Minister zaapelował, by rodzice przestrzegali dzieci przed dotykaniem dzikiego ptactwa.

Religa podkreślił także, że nie ma uzasadnienia, by ludzie pozbywali się zwierząt domowych - psów, kotów - w związku z  zagrożeniem ptasią grypą. Jeżeli zwierzęta znajdują się w domu lub  na podwórku, gdzie nie ma martwych ptaków, są tak samo bezpieczne, jak my. "Nie należy pozbywać się tych zwierząt" - zaapelował Religa.

Minister zapewnił też, że została zarezerwowana wystarczająca liczba leków, gdyby wystąpiły objawy ptasiej grypy u ludzi. Podkreślił jednak, że "takiego zagrożenia nie widzi".

Polska zakupiła już lek antywirusowy Tamiflu; w przypadku ewentualnego wystąpienia wirusa pandemicznego mamy również zarezerwowane pieniądze na szczepionkę. Zakupiony Tamiflu (oseltamiwiru) wystarczy dla tysiąca osób. Gdyby zaszła taka potrzeba, lek antywirusowy w pierwszej kolejności zostanie przeznaczony dla służb ratowniczych, czyli lekarzy, straży pożarnej i policji.

Polska zamówiła także kolejne 8 mln porcji antywirusowego leku. W  2006 roku do Polski trafi na pewno 2 mln porcji. 8 mln porcji leku wystarczy dla 20 proc. populacji naszego kraju, co jest zgodne z  zaleceniami Światowej Organizacji Zdrowia (WHO). Jeśli w jakimś kraju zabrakłoby tego leku, to WHO może udzielić mu pomocy, ponieważ posiada rezerwę w wysokości 3 mln kuracji.

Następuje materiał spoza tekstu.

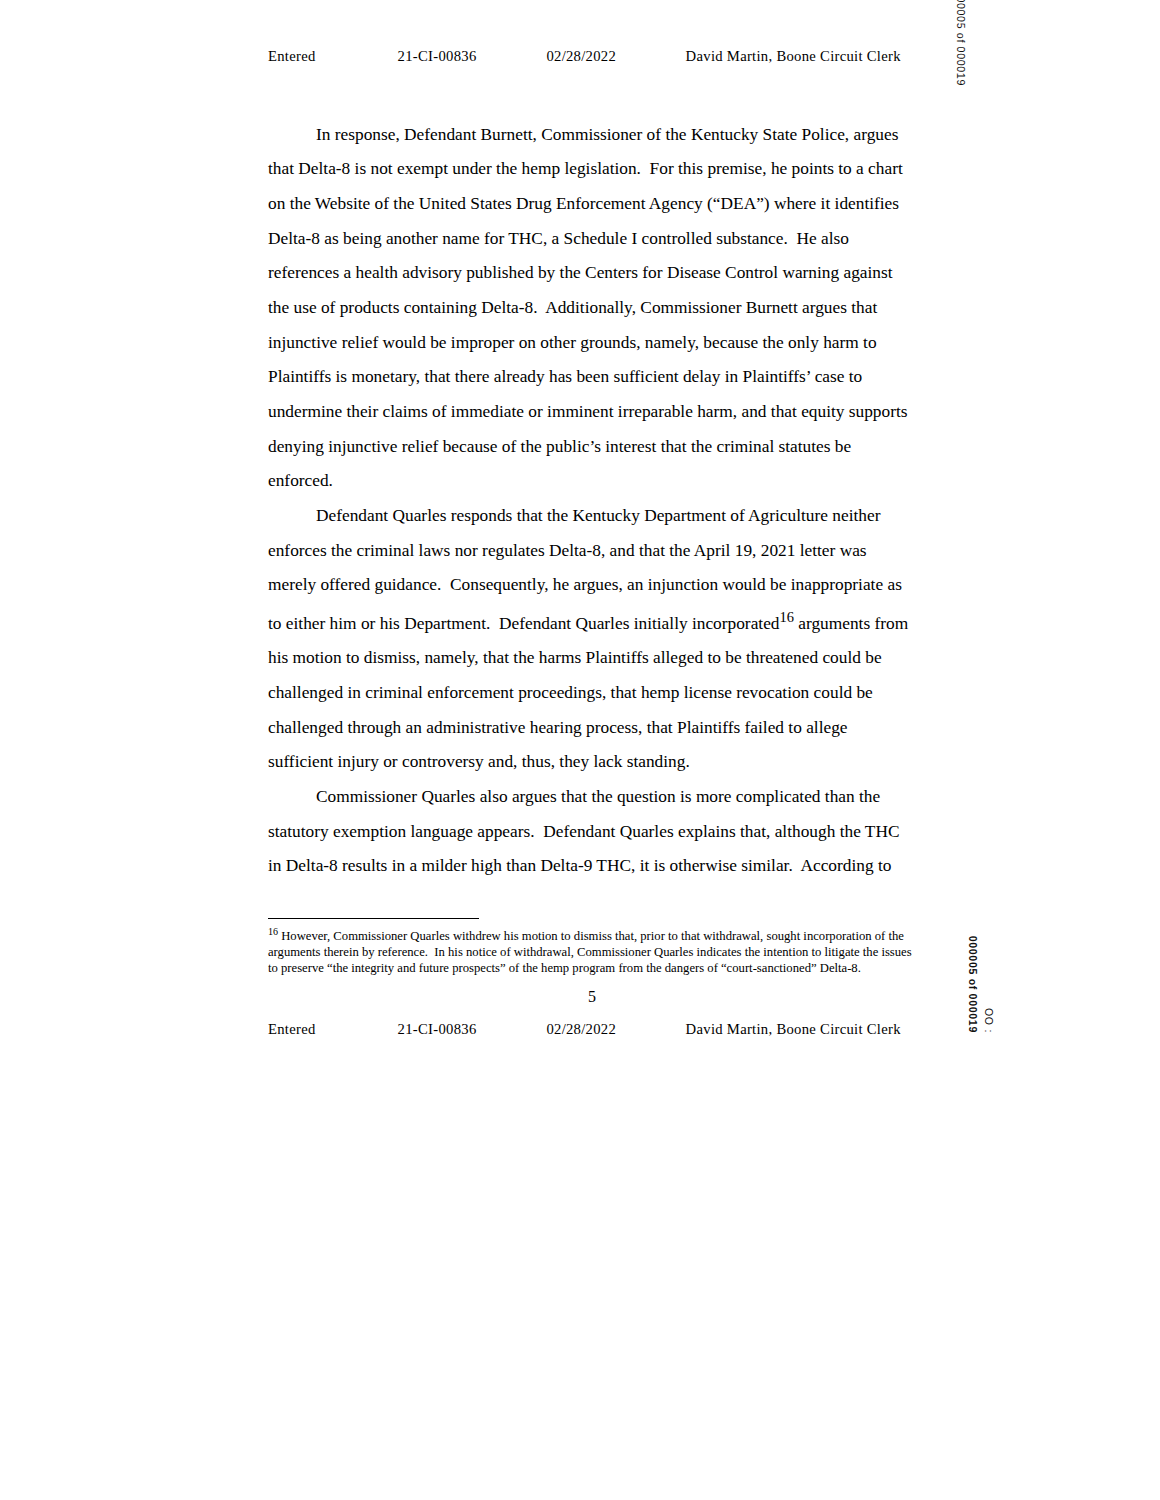D1704C1E-CF66-481B-93CE-2C866CD35CDC : 000005 of 000019
000005 of 000019
OO :
Entered 21-CI-00836 02/28/2022 David Martin, Boone Circuit Clerk
In response, Defendant Burnett, Commissioner of the Kentucky State Police, argues that Delta-8 is not exempt under the hemp legislation. For this premise, he points to a chart on the Website of the United States Drug Enforcement Agency (“DEA”) where it identifies Delta-8 as being another name for THC, a Schedule I controlled substance. He also references a health advisory published by the Centers for Disease Control warning against the use of products containing Delta-8. Additionally, Commissioner Burnett argues that injunctive relief would be improper on other grounds, namely, because the only harm to Plaintiffs is monetary, that there already has been sufficient delay in Plaintiffs’ case to undermine their claims of immediate or imminent irreparable harm, and that equity supports denying injunctive relief because of the public’s interest that the criminal statutes be enforced.
Defendant Quarles responds that the Kentucky Department of Agriculture neither enforces the criminal laws nor regulates Delta-8, and that the April 19, 2021 letter was merely offered guidance. Consequently, he argues, an injunction would be inappropriate as to either him or his Department. Defendant Quarles initially incorporated16 arguments from his motion to dismiss, namely, that the harms Plaintiffs alleged to be threatened could be challenged in criminal enforcement proceedings, that hemp license revocation could be challenged through an administrative hearing process, that Plaintiffs failed to allege sufficient injury or controversy and, thus, they lack standing.
Commissioner Quarles also argues that the question is more complicated than the statutory exemption language appears. Defendant Quarles explains that, although the THC in Delta-8 results in a milder high than Delta-9 THC, it is otherwise similar. According to
16 However, Commissioner Quarles withdrew his motion to dismiss that, prior to that withdrawal, sought incorporation of the arguments therein by reference. In his notice of withdrawal, Commissioner Quarles indicates the intention to litigate the issues to preserve “the integrity and future prospects” of the hemp program from the dangers of “court-sanctioned” Delta-8.
5
Entered 21-CI-00836 02/28/2022 David Martin, Boone Circuit Clerk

Do tej pory nie opracowano szczepionki przeciwko ptasiej grypie. Jeżeli jednak w Polsce wystąpiłby wirus grypy pandemicznej, to  Polska ma zarezerwowane 35 mln zł na zakup szczepionki.

Minister zdrowia podkreślał, że dla ludzi większym zagrożeniem są powikłania po zwykłej grypie, na które umiera co roku kilkaset osób. Dodał, że dobrą informacją jest to, iż ostatnio znacznie więcej Polaków zaszczepiło się przeciwko ludzkiej grypie niż w  latach ubiegłych.

Główny Inspektor Sanitarny (GIS) Andrzej Trybusz zaznaczył, że  objawy ptasiej grypy można leczyć "przyczynowo i leczyć wszystkie powikłania tej choroby". Dodał, że wojewodowie roześlą do lekarzy pierwszego kontaktu ulotki informacyjne nt. tej choroby. W  ulotkach tych jest krótkie kompendium charakteryzujące wirus, m.in. w jaki sposób lekarz powinien postępować, gdyby ewentualnie wystąpiło podejrzenie ptasiej grypy u chorego oraz są podane wytypowane szpitale zakaźne, do których podejrzanych o  zachorowanie należałoby kierować.

Główny Inspektor Sanitarny podkreślił, że jeśli przestrzega się prostych zasad higieny oraz nie ma się bezpośredniego i długiego kontaktu z ptakami, to możliwość zakażenia przez człowieka "sprowadza się do zera".

Trybusz zapewnił, że - gdyby istniała konieczność wybijania drobiu - przygotowywane są zakłady utylizacyjne.